According to a new report, while the Software Defined Data Center (SDDC) market was estimated at $396.1 million last year, it is expected to see compound annual growth of 68.7% between 2013-2018, and reach $5.41 billion. Telecommunication service providers continue to be the largest user for SDDC solutions followed by cloud service providers, with North America expected to be the biggest market, while Asia-Pacific (APAC) is expected to grow at a significantly faster pace in the coming years.

At the end of April Equinix CEO Steve Smith said the company was off to a “strong start” in 2014, with Q1 revenues of $580.1 million, up 3% QoQ, and 12% YoY. However, cloud adoptions continues to ramp creating “massive disruptions in how businesses consume IT services” and creating significant opportunity for Equinix.

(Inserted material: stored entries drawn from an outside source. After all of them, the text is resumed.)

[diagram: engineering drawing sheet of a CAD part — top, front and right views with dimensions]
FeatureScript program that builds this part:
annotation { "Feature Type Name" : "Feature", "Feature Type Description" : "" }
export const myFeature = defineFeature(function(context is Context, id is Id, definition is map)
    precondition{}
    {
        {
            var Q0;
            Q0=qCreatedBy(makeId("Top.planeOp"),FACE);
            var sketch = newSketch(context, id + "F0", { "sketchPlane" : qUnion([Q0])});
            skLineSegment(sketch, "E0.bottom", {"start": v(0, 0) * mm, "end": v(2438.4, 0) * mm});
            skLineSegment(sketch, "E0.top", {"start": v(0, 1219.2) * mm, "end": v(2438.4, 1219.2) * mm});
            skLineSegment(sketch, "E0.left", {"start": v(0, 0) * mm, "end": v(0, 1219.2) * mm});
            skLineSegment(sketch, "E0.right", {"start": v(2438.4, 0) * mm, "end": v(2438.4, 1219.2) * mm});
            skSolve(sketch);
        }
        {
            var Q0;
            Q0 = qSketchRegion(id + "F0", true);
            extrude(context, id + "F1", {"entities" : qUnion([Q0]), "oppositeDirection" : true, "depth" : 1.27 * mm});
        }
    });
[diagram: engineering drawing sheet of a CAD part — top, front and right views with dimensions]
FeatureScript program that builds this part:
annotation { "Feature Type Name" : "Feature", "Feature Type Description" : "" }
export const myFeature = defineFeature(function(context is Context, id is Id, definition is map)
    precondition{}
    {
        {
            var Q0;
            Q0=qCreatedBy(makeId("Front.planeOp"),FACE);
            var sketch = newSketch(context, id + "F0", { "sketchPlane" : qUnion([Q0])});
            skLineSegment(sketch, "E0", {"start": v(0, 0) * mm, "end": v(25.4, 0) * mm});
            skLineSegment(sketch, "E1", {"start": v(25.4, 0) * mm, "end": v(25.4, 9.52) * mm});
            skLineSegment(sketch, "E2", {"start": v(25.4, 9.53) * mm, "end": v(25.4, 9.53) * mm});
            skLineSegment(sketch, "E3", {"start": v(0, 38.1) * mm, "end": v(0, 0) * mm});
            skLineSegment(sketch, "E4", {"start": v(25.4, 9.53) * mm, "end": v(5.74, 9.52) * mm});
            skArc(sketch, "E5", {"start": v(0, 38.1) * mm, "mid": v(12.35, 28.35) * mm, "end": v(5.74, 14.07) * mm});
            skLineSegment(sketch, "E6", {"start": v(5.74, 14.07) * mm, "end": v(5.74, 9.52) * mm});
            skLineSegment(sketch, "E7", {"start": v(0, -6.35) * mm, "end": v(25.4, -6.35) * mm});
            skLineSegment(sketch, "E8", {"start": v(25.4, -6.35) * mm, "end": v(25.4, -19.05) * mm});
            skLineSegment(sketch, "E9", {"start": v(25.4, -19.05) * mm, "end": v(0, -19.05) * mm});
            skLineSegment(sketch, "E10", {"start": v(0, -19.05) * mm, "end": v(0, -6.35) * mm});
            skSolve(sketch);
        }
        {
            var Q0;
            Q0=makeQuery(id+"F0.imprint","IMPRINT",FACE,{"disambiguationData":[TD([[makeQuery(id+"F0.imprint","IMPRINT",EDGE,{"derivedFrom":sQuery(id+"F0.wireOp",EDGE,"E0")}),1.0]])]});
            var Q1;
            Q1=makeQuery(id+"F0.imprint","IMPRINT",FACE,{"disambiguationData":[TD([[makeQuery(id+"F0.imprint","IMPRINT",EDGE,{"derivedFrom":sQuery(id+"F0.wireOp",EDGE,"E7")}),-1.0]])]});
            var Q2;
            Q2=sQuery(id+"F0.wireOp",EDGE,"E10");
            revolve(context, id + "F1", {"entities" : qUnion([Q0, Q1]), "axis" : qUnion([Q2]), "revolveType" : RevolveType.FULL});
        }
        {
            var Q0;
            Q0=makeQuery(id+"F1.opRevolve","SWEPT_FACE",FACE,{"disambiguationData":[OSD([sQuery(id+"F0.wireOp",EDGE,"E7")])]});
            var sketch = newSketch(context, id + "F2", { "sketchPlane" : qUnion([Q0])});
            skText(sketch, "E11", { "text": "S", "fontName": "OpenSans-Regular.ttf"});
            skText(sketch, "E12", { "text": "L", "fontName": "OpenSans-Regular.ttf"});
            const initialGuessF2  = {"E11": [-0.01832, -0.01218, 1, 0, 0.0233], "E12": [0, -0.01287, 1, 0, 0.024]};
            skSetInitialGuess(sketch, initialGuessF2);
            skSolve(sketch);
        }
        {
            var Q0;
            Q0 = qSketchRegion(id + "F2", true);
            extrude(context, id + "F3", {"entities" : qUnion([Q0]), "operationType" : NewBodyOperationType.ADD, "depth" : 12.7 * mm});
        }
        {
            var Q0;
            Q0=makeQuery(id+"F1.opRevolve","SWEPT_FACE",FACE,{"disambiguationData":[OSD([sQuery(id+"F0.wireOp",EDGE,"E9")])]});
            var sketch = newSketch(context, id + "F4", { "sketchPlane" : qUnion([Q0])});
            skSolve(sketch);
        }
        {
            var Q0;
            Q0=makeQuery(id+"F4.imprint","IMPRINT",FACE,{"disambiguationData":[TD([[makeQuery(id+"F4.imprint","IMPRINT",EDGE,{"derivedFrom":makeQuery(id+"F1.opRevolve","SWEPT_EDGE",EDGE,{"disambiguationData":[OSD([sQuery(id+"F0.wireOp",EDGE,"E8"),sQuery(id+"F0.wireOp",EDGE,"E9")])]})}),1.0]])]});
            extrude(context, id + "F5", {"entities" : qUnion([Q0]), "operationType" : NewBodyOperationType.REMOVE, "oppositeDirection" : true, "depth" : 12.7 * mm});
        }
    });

“We’re experiencing a dramatic increase in traffic within the data center as enterprises leverage virtualized infrastructures and move data and applications into hybrid cloud architectures… [and] projects that cloud traffic within data centers will triple over the next four years.” Cloud and IT services is the company’s fastest growing vertical, delivering 15% year-over-year revenue growth. For the year, the company is predicting greater than 11% YoY growth to revenue greater than $2.395 billion.

The bottom line is that changes in the data center are coming. A recent study from Network Power found that IT experts believe modern data centers will undergo significant, even massive changes over the next decade. While cautious about some of the results, analyst Charles King, Pund-IT, said the study offers “much food for thought” as data centers and their employees stand in the midst of an ongoing revolution in consumer and business behavior.